The way I typically handle this is kill the whole pipeline and restart it. This has worked every time. It doesn’t take as long as running from scratch, because it finds the cached outputs and continues from there, but it would obviously be more convenient if I could just restart the problem sub-process instead of the whole thing. Is there a way to do so? Something like, specify the max length of time to let a sub-process run for and, if it exceeds that, kill it and try it again?

Given that it only happens when parallelizing the job on the cluster and restarting it fixes it every time, I suspect the output is being created and nipype is just not realizing it. But I feel like a fix for this would be more complicated and the issue may be setup-specific, whereas the above fix might be more general.

Thanks!

oesteban · February 28, 2018, 6:57pm

This is a very accurate assessment of the problem. You are right: one or more subnodes got killed (I’d bet a memory allocation problem) and MultiProc sits there waiting for the job to finish. With SLURM you can easily check on the error log if the OOM killer kicked in.

In FMRIPREP we’ve experience this problem a bunch of times. These are the measures we have taken (and worked with FMRIPREP):

We experienced great memory savings when we switched multiprocessing to the so-called 'forkserver' mode (https://github.com/poldracklab/fmriprep/blob/4314431f98e1ec68d4666ae03be684b414785d22/fmriprep/cli/run.py#L211). That works well for MultiProc.
I highly recommend updating to the latest release of nipype, since it seems to me you are not using current master (we tried to address this issue previously).
Limit the number of parallel subnodes using the n_procs property of that MapNode.
Replace the MapNode with a Node that iterates internally over the inputs (https://github.com/poldracklab/fmriprep/blob/master/fmriprep/interfaces/itk.py#L81-L155)

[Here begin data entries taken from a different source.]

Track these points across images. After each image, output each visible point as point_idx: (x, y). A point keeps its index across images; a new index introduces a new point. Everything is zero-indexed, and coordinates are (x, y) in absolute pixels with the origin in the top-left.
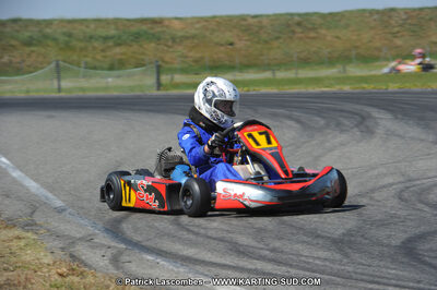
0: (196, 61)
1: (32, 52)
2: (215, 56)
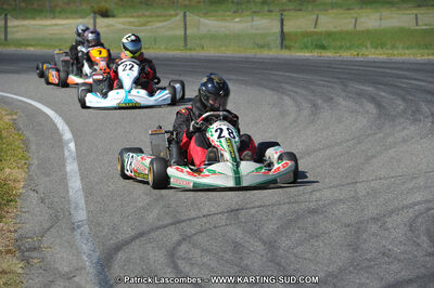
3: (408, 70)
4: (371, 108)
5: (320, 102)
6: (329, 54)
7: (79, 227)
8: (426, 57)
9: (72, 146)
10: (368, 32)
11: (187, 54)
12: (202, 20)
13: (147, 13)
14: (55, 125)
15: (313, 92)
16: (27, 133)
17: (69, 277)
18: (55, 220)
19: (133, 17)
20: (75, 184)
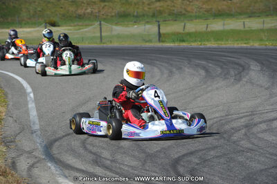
0: (207, 11)
1: (106, 5)
2: (220, 8)
3: (228, 52)
4: (202, 72)
5: (174, 70)
6: (184, 45)
7: (35, 132)
8: (240, 45)
9: (32, 95)
10: (212, 32)
11: (101, 45)
12: (114, 27)
13: (80, 24)
14: (22, 85)
15: (171, 65)
16: (6, 90)
17: (30, 153)
18: (22, 130)
19: (71, 26)
20: (33, 113)
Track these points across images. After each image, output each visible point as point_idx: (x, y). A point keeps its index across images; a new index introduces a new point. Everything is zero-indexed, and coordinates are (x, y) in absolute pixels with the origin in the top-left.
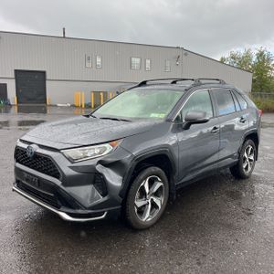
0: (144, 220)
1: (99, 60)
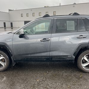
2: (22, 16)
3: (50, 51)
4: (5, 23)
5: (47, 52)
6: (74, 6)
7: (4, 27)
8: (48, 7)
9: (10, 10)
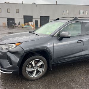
0: (32, 77)
1: (67, 12)
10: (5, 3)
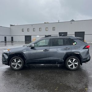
0: (15, 68)
2: (23, 31)
3: (49, 57)
4: (5, 38)
5: (47, 57)
6: (71, 23)
7: (4, 41)
8: (47, 23)
9: (11, 25)
10: (45, 23)
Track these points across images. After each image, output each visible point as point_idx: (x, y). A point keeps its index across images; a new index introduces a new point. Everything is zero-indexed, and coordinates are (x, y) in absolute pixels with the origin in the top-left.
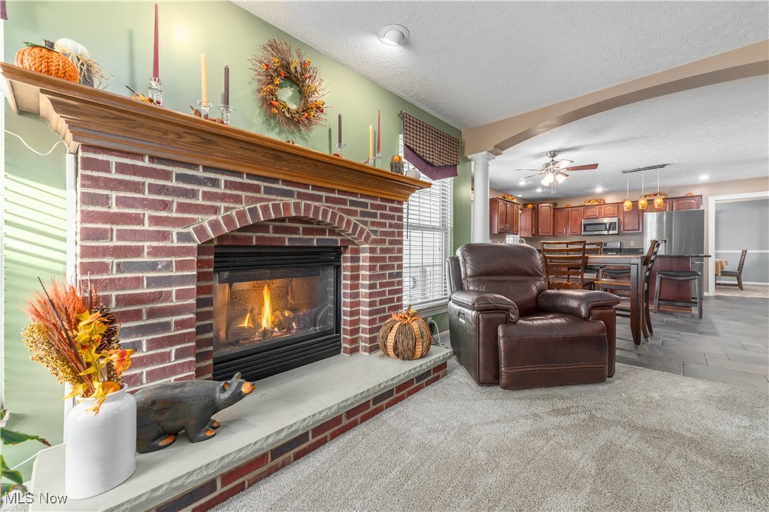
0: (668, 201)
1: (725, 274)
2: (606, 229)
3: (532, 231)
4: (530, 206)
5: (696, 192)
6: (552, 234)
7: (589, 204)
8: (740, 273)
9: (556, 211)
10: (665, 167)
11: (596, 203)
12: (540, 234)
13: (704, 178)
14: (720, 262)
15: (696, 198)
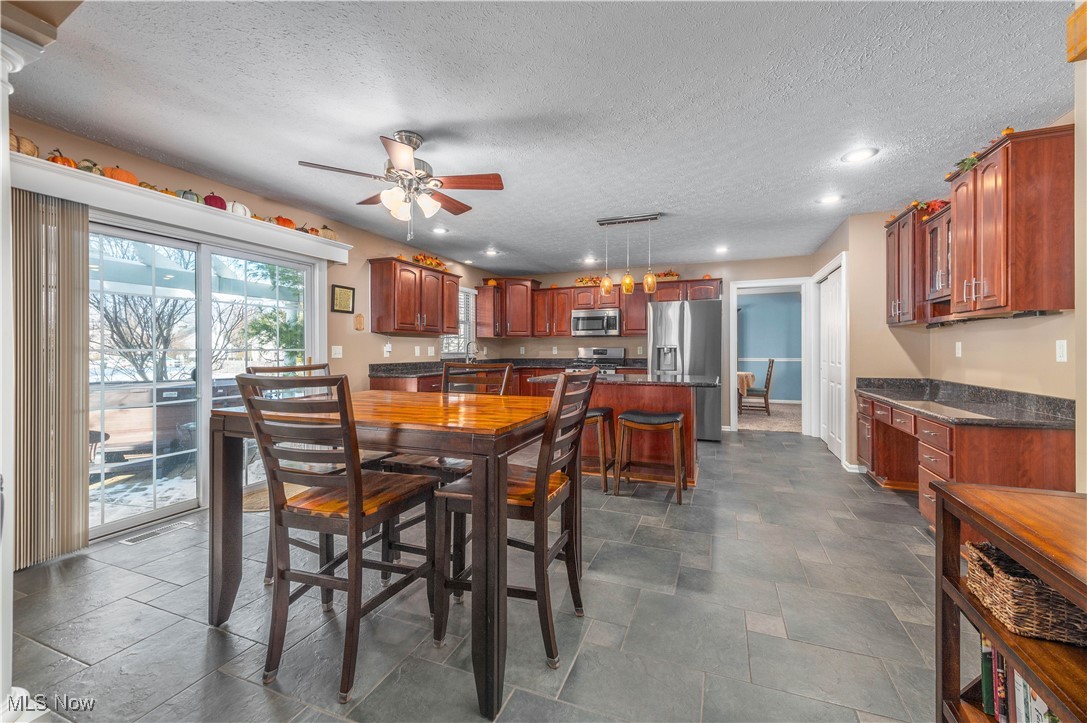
0: (681, 285)
1: (752, 393)
2: (603, 329)
3: (495, 327)
4: (492, 283)
5: (715, 274)
6: (529, 333)
7: (581, 285)
8: (767, 392)
9: (536, 293)
10: (660, 218)
11: (590, 284)
12: (509, 333)
13: (722, 250)
14: (746, 377)
15: (715, 283)
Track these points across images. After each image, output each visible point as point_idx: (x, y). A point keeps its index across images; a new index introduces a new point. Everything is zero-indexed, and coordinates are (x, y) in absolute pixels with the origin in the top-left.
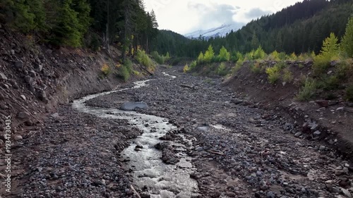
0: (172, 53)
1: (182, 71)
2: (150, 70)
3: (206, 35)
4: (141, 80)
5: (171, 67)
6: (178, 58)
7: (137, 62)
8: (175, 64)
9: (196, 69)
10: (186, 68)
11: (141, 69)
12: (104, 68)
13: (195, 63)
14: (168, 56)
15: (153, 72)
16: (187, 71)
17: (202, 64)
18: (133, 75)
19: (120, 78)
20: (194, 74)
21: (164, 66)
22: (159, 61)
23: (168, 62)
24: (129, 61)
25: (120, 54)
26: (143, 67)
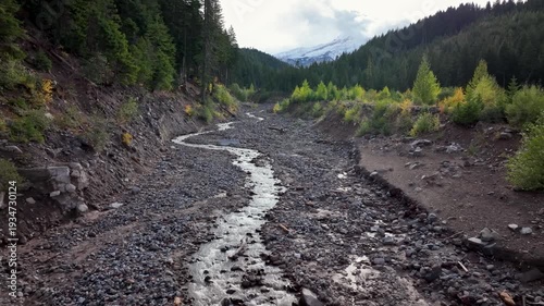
0: (258, 85)
1: (272, 111)
2: (231, 110)
3: (310, 55)
4: (223, 122)
5: (256, 105)
6: (268, 93)
7: (216, 100)
8: (262, 101)
9: (289, 109)
10: (277, 107)
11: (220, 109)
12: (188, 109)
13: (287, 101)
14: (252, 90)
15: (235, 113)
16: (277, 112)
17: (296, 102)
18: (215, 117)
19: (202, 119)
20: (287, 115)
21: (248, 104)
22: (240, 97)
23: (252, 98)
24: (210, 99)
25: (198, 93)
26: (224, 107)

If I think of further solutions, I’ll add them.

Hope this helps!

effigies · February 28, 2018, 7:07pm

In addition to setting n_procs, if you can estimate the amount of memory each process is going to use, and add mem_gb=<VAL> to your Node and MapNode arguments, nipype will only run jobs when resources are available. (Note that this only works in MultiProc. Also, it is accounting, not profiling. If your jobs use more CPUs or memory than you estimate, then nipype will run too many jobs simultaneously. If you estimate too high, you might under-utilize your resources.)

wfbroderick · February 28, 2018, 7:44pm

Thanks for your responses! I was using version 0.14.1, so I’ll try updating to the newest version (1.0.1 is what I just got from pip) and see if that helps.

I’ll also try switching multiprocessing to 'forkserver' and see if that helps.

I’m passing n_procs and memory_gb to the MultiProc plugin and that doesn’t seem to help (which is why I thought it wasn’t a memory issue). I’d rather avoid passing those arguments right to the MapNode or switching it to a Node if possible, but we’ll see what I have to do.

effigies · February 28, 2018, 7:57pm

Passing n_procs and memory_gb to MultiProc will do very little if any of your jobs use more than one core or the default amount of RAM (I believe 250MB, off the top of my head), unless you tag the individual Nodes with more accurate estimates.

wfbroderick · February 28, 2018, 8:01pm

Really? It seems to be helping somewhat: the cluster job scheduler was killing my job really quickly until I set n_procs and memory_gb so that they matched SLURM’s cpus-per-task and mem options. (Without me tagging the individual nodes with anything.)

effigies · February 28, 2018, 8:28pm

Ah, yes, if you’re restricted to fewer cores than are present on the compute node, that will make a difference. I suspect that the memory tag makes less of a difference.